Il s’agit donc d’une mesure directement discriminante qui préserve une conception "traditionnelle" et bourgeoise de la famille en excluant les femmes qui ne sont pas en couple hétérosexuel, et en particulier les plus précaires d’entre elles. Comme le souligne le HuffingtonPost : « Cela entre en contradiction avec les promesses du gouvernement, qui avait soutenu à l’Assemblée un remboursement de la PMA à 100% pour tous, sans critère médical. Une disposition approuvée par le Conseil d’État comme un “traitement égalitaire” en matière de protection sociale ».

De plus, un autre amendement réintroduit l’évaluation psychologique comme préalable à un accès à la PMA, ce qui constitue non seulement une nouvelle entrave à ce droit reproductif mais aussi une atteinte à la dignité des personnes qui veulent recourir à la PMA, présumées inaptes à juger par elles-mêmes de leur capacité à recourir à un tel procédé.

Nos droits s’obtiennent dans la rue

Si la loi bioéthique constitue une avancée importante en élargissant le droit a la PMA, les possibilités qu’elle ouvre dans la vie réelle restent donc considérablement limitées. Loin d’être féministes, les gouvernements bourgeois utilisent nos droits reproductifs pour faire campagne et peuvent les retirer aussi vite qu’ils les brandissent, comme on peut le voir ces dernières années avec le droit à l’avortement qui est sans cesse repoussé là où il n’est pas encore consacré par la loi et largement attaqué là où il avait été arraché par la lutte, comme aux États-Unis. Alors que d’une main on nous agite la carotte des droits sociaux et reproductifs, de l’autre main, on nous frappe de l’autre avec le bâton de l’austérité qui fait que nous ne seront jamais égaux dans l’exercice de nos droits, même s’ils existent sur le papier. Avec la réforme des retraites, les femmes seront en première ligne de la précarisation. La loi bioéthique ne peut dissimuler cela.

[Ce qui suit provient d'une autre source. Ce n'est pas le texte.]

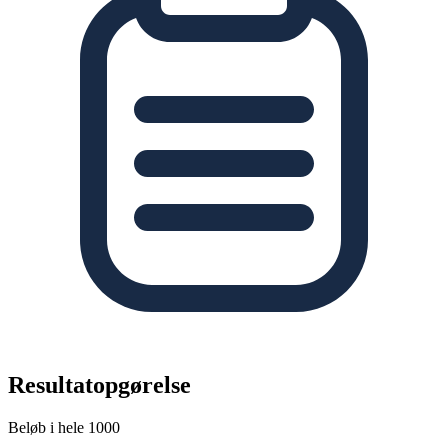
Resultatopgørelse
Beløb i hele 1000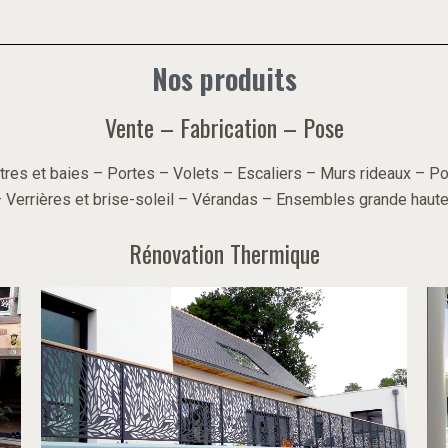
Nos produits
Vente – Fabrication – Pose
tres et baies – Portes – Volets – Escaliers – Murs rideaux – Por
 – Verrières et brise-soleil – Vérandas – Ensembles grande haut
Rénovation Thermique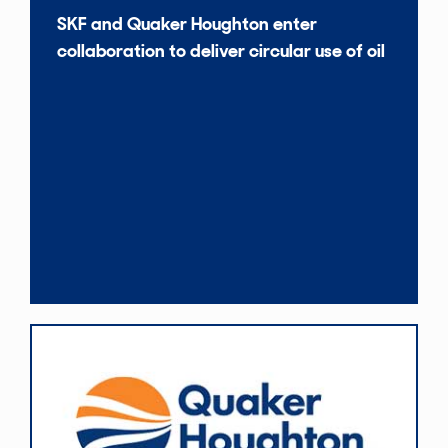
SKF and Quaker Houghton enter
collaboration to deliver circular use of oil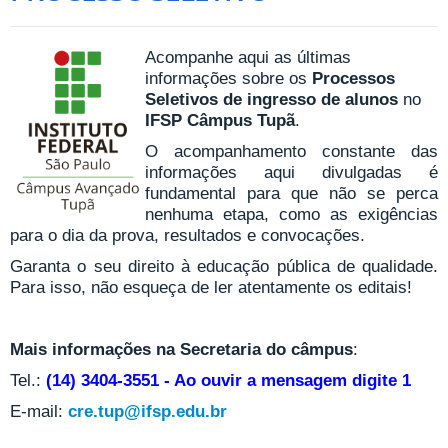
Acompanhe aqui as últimas
informações sobre os
Processos
Seletivos de ingresso de alunos
no
IFSP Câmpus Tupã
.
O acompanhamento constante das
informações aqui divulgadas é
fundamental para que não se perca
nenhuma etapa, como as exigências
para o dia da prova, resultados e convocações.
Garanta o seu direito à educação pública de qualidade.
Para isso, não esqueça de ler atentamente os editais!
Mais informações na Secretaria do câmpus
:
Tel.:
(14) 3404-3551 - Ao ouvir a mensagem digite 1
E-mail:
cre.tup@ifsp.edu.br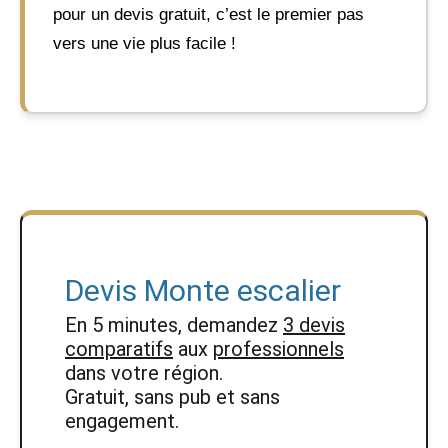
pour un devis gratuit, c’est le premier pas
vers une vie plus facile !
Devis Monte escalier
En 5 minutes, demandez
3 devis
comparatifs
aux
professionnels
dans votre région.
Gratuit, sans pub et sans
engagement.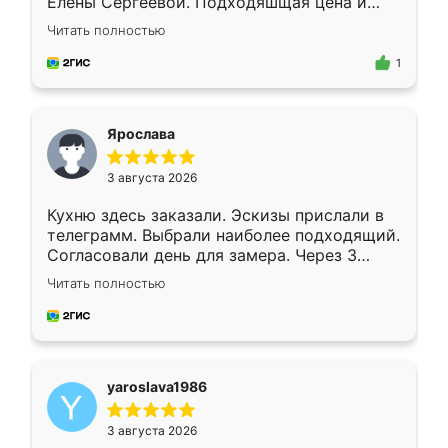
Елены Сергеевой. Подходяшщая цена и
короткие сроки изготовления. Приехавший
Читать полностью
для замера сотрудник Владислав
предложил по моему эскизу самый
1
подходящий вариант шкафа. Немного его
видоизменил, получилось даже лучше, чем
я хотела.
Ярослава
3 августа 2026
Кухню здесь заказали. Эскизы прислали в
телеграмм. Выбрали наиболее подходящий.
Согласовали день для замера. Через 3
недели кухня была уже готова. Остались
Читать полностью
довольны работой. Спасибо Ренессанс
мебель за качественную работу!
yaroslava1986
3 августа 2026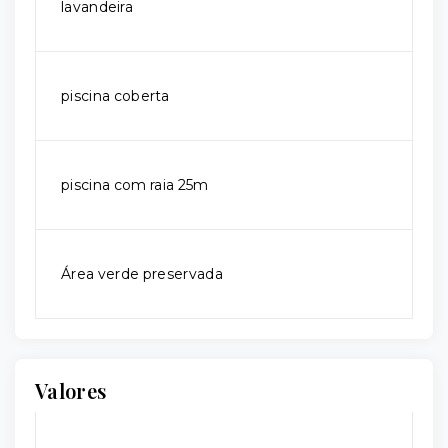
lavandeira
piscina coberta
piscina com raia 25m
Área verde preservada
Valores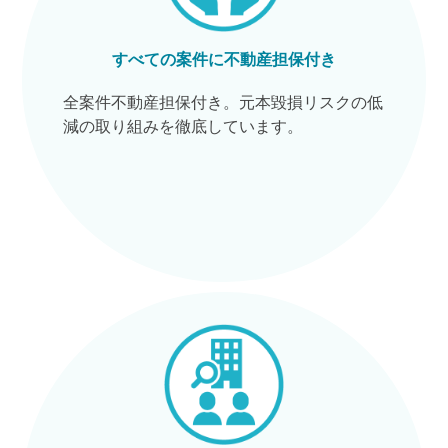
すべての案件に不動産担保付き
全案件不動産担保付き。元本毀損リスクの低
減の取り組みを徹底しています。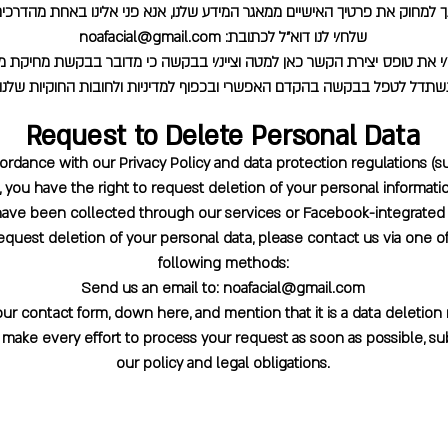
ך למחוק את פרטיך האישיים ממאגר המידע שלנו, אנא פני אלינו באחת מהדרכי
שלח/י לנו דוא"ל לכתובת:
noafacial@gmail.com
י את טופס יצירת הקשר כאן למטה וציינ/י בבקשה כי מדובר בבקשת מחיקת מי
שתדל לטפל בבקשה בהקדם האפשרי ובכפוף למדיניות ולחובות החוקיות שלנו.
Request to Delete Personal Data
cordance with our Privacy Policy and data protection regulations (s
 you have the right to request deletion of your personal informati
ave been collected through our services or Facebook-integrated
equest deletion of your personal data, please contact us via one o
following methods:
Send us an email to:
noafacial@gmail.com
 our contact form, down here, and mention that it is a data deletion
 make every effort to process your request as soon as possible, su
our policy and legal obligations.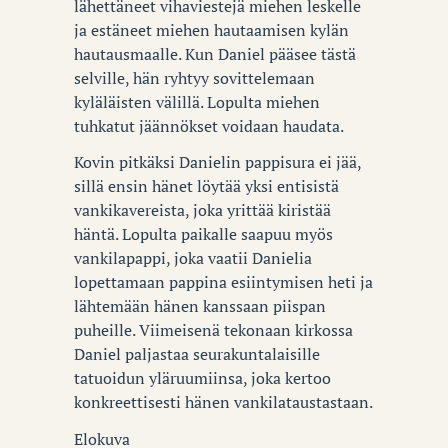
lähettäneet vihaviestejä miehen leskelle
ja estäneet miehen hautaamisen kylän
hautausmaalle. Kun Daniel pääsee tästä
selville, hän ryhtyy sovittelemaan
kyläläisten välillä. Lopulta miehen
tuhkatut jäännökset voidaan haudata.
Kovin pitkäksi Danielin pappisura ei jää,
sillä ensin hänet löytää yksi entisistä
vankikavereista, joka yrittää kiristää
häntä. Lopulta paikalle saapuu myös
vankilapappi, joka vaatii Danielia
lopettamaan pappina esiintymisen heti ja
lähtemään hänen kanssaan piispan
puheille. Viimeisenä tekonaan kirkossa
Daniel paljastaa seurakuntalaisille
tatuoidun yläruumiinsa, joka kertoo
konkreettisesti hänen vankilataustastaan.
Elokuva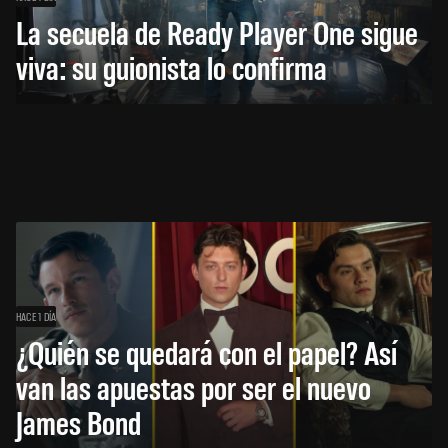
La secuela de Ready Player One sigue
viva: su guionista lo confirma
HACE 1 DÍA
¿Quién se quedará con el papel? Así
van las apuestas por ser el nuevo
James Bond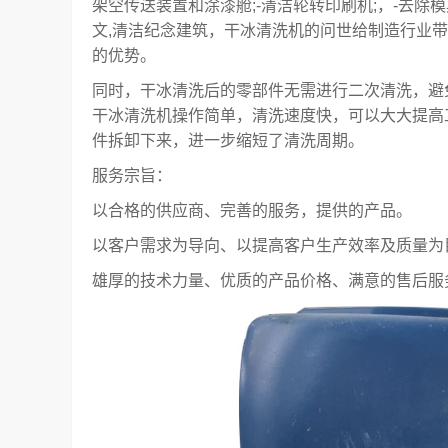
架空传送装置和涂漆舱;-清洁轮转印刷机;，-去除
文,清洁纪念建筑，干冰清洗机的问世给制造行业
的优势。
同时，干冰清洗后的零部件无需进行二次清洗，避
干冰清洗机操作简单，清洗速度快，可以大大提高
件拆卸下来，进一步缩短了清洗周期。
服务宗旨：
以合格的供应商、完善的服务，提供的产品。
以客户需求为导向、以提高客户生产效率及质量为
雄厚的技术力量、优质的产品价格、满意的售后服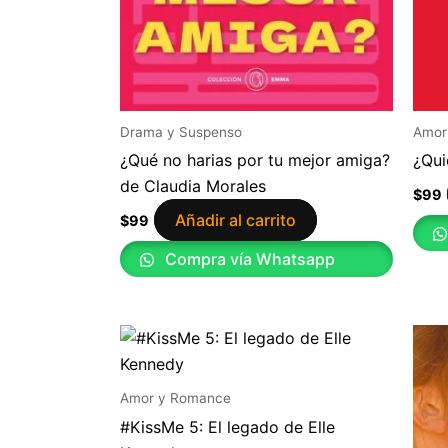
Drama y Suspenso
Amor
¿Qué no harias por tu mejor amiga?
¿Qui
de Claudia Morales
$
99
Añadir al carrito
$
99
Compra vía Whatsapp
Amor y Romance
#KissMe 5: El legado de Elle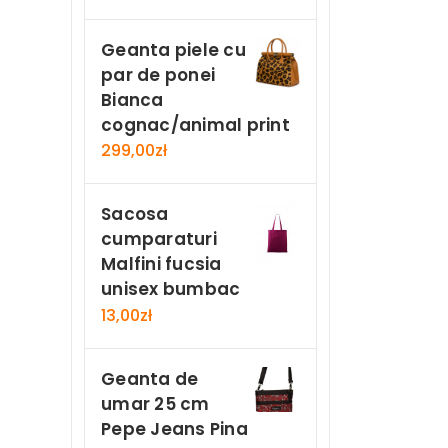
Geanta piele cu
par de ponei
Bianca
cognac/animal print
299,00
zł
Sacosa
cumparaturi
Malfini fucsia
unisex bumbac
13,00
zł
Geanta de
umar 25 cm
Pepe Jeans Pina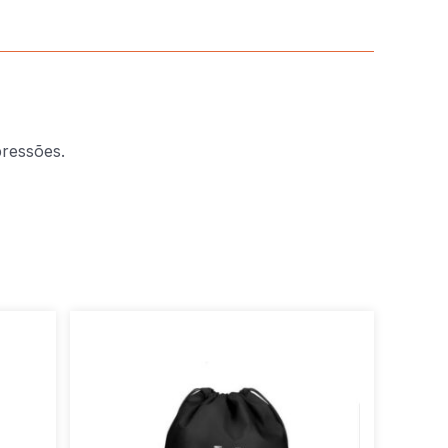
pressões.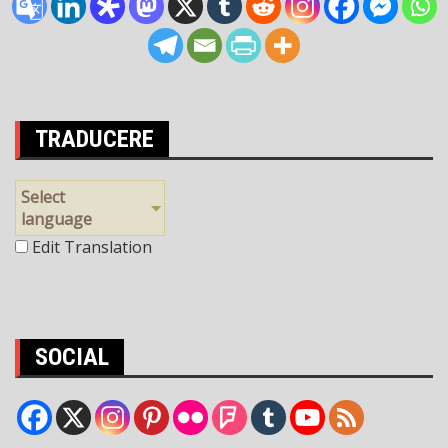
TRADUCERE
Select
language
Edit Translation
SOCIAL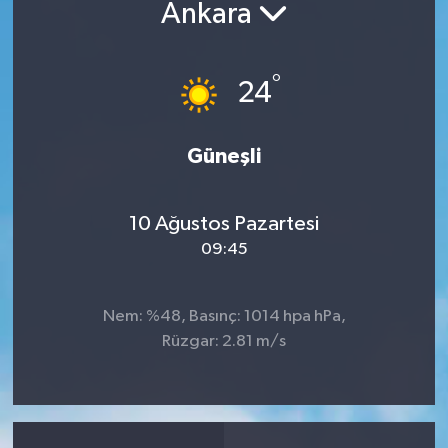
Ankara
°
24
Güneşli
10 Ağustos Pazartesi
09:45
Nem: %48, Basınç: 1014 hpa hPa,
Rüzgar: 2.81 m/s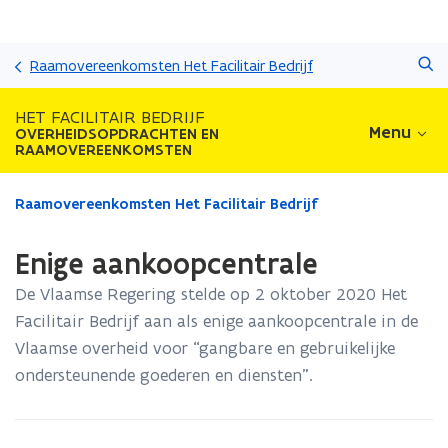
Overslaan
Zoeken
en
Raamovereenkomsten Het Facilitair Bedrijf
naar
de
HET FACILITAIR BEDRIJF
inhoud
Menu
OVERHEIDSOPDRACHTEN EN
gaan
RAAMOVEREENKOMSTEN
Gedaan
Raamovereenkomsten Het Facilitair Bedrijf
met
laden.
Enige aankoopcentrale
U
bevindt
De Vlaamse Regering stelde op 2 oktober 2020 Het
zich
Facilitair Bedrijf aan als enige aankoopcentrale in de
op:
Vlaamse overheid voor “gangbare en gebruikelijke
Enige
aankoopcentrale
ondersteunende goederen en diensten”.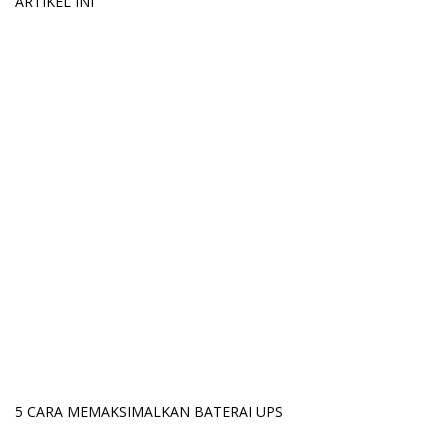
ARTIKEL INI
5 CARA MEMAKSIMALKAN BATERAI UPS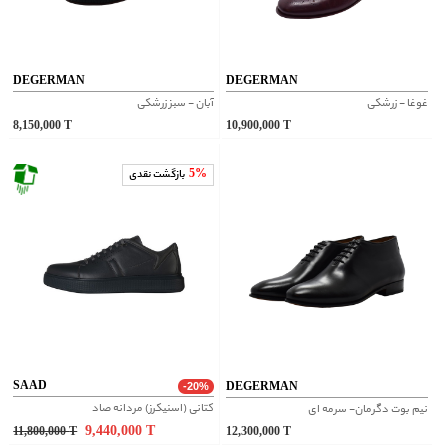
DEGERMAN
DEGERMAN
غوغا - زرشکی
آبان - سبز زرشکی
8,150,000
T
10,900,000
T
5%
بازگشت نقدی
SAAD
DEGERMAN
-20%
کتانی (اسنیکرز) مردانه صاد
نیم بوت دگرمان- سرمه ای
9,440,000
T
11,800,000
T
12,300,000
T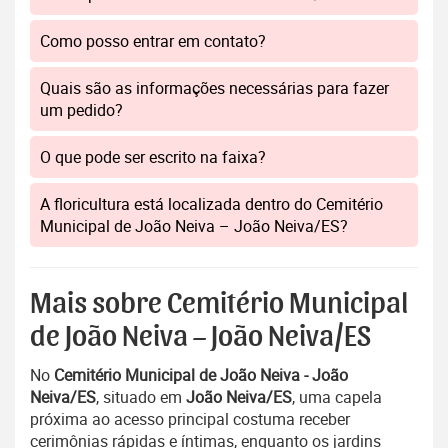
Como posso entrar em contato?
Quais são as informações necessárias para fazer
um pedido?
O que pode ser escrito na faixa?
A floricultura está localizada dentro do Cemitério
Municipal de João Neiva – João Neiva/ES?
Mais sobre Cemitério Municipal
de João Neiva – João Neiva/ES
No
Cemitério Municipal de João Neiva - João
Neiva/ES
, situado em
João Neiva/ES
, uma capela
próxima ao acesso principal costuma receber
cerimônias rápidas e íntimas, enquanto os jardins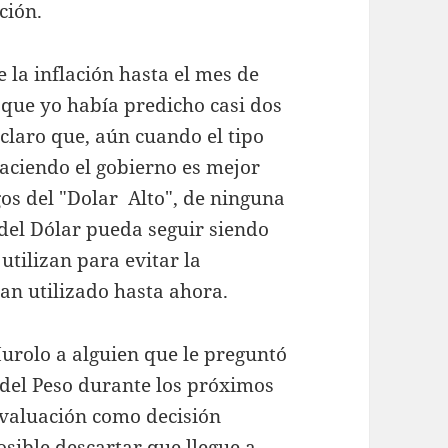
ción.
 la inflación hasta el mes de
que yo había predicho casi dos
 claro que, aún cuando el tipo
aciendo el gobierno es mejor
os del "Dolar Alto", de ninguna
del Dólar pueda seguir siendo
utilizan para evitar la
han utilizado hasta ahora.
Murolo a alguien que le preguntó
 del Peso durante los próximos
evaluación como decisión
osible descartar que llegue a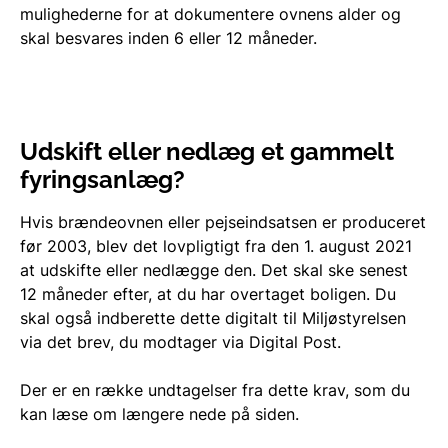
mulighederne for at dokumentere ovnens alder og
skal besvares inden 6 eller 12 måneder.
Udskift eller nedlæg et gammelt
fyringsanlæg?
Hvis brændeovnen eller pejseindsatsen er produceret
før 2003, blev det lovpligtigt fra den 1. august 2021
at udskifte eller nedlægge den. Det skal ske senest
12 måneder efter, at du har overtaget boligen. Du
skal også indberette dette digitalt til Miljøstyrelsen
via det brev, du modtager via Digital Post.
Der er en række undtagelser fra dette krav, som du
kan læse om længere nede på siden.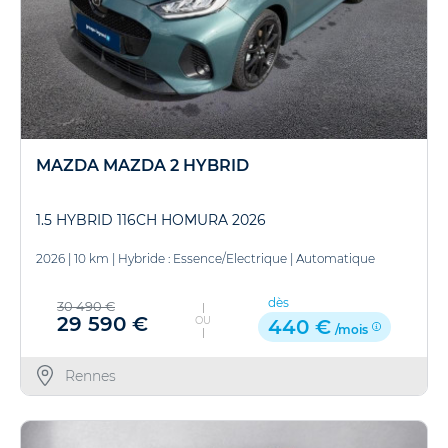
MAZDA MAZDA 2 HYBRID
1.5 HYBRID 116CH HOMURA 2026
2026
|
10 km
|
Hybride : Essence/Electrique
|
Automatique
dès
30 490 €
29 590 €
OU
440 €
/mois
Rennes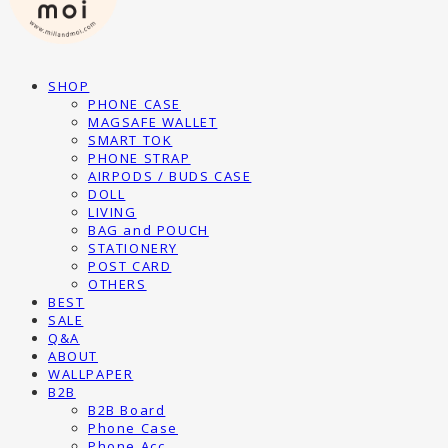
SHOP
PHONE CASE
MAGSAFE WALLET
SMART TOK
PHONE STRAP
AIRPODS / BUDS CASE
DOLL
LIVING
BAG and POUCH
STATIONERY
POST CARD
OTHERS
BEST
SALE
Q&A
ABOUT
WALLPAPER
B2B
B2B Board
Phone Case
Phone Acc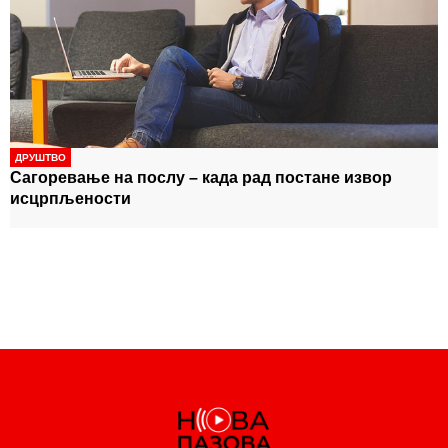
ДРУШТВО
Сагоревање на послу – када рад постане извор
исцрпљености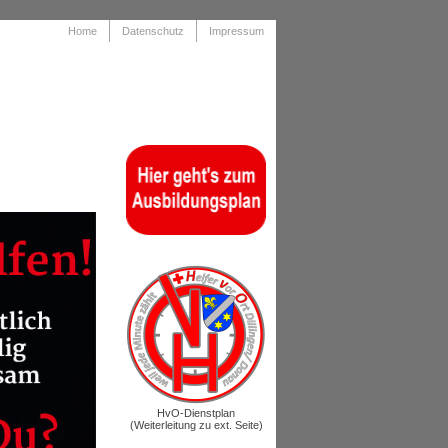
Home
Datenschutz
Impressum
.
.
HvO-Dienstplan
(Weiterleitung zu ext. Seite)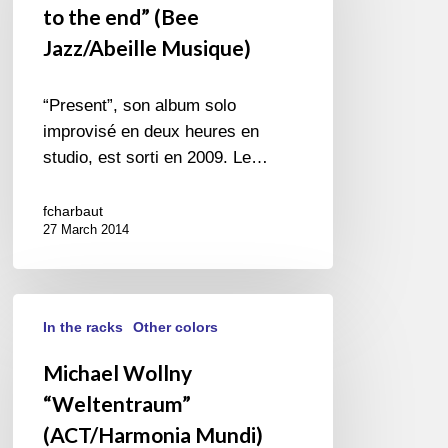
to the end” (Bee
the
Jazz/Abeille Musique)
end”
(Bee
Jazz/Abeille
“Present”, son album solo
Musique)
improvisé en deux heures en
studio, est sorti en 2009. Le…
fcharbaut
27 March 2014
Michael
In the racks
Other colors
Wollny
“Weltentraum”
Michael Wollny
(ACT/Harmonia
“Weltentraum”
Mundi)
(ACT/Harmonia Mundi)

Comme nous l’écrivions il y a quelques mois, les femmes doivent aussi être en première ligne de la construction d’un mouvement de masse en mesure d’arracher au gouvernement les droits reproductifs pour toutes les femmes - et tant d’autres choses. Cela fait partie des revendications qui pourraient être portées par les féministes dans le mouvement de grève actuel, qui dépasse déjà largement la question de la réforme des retraites.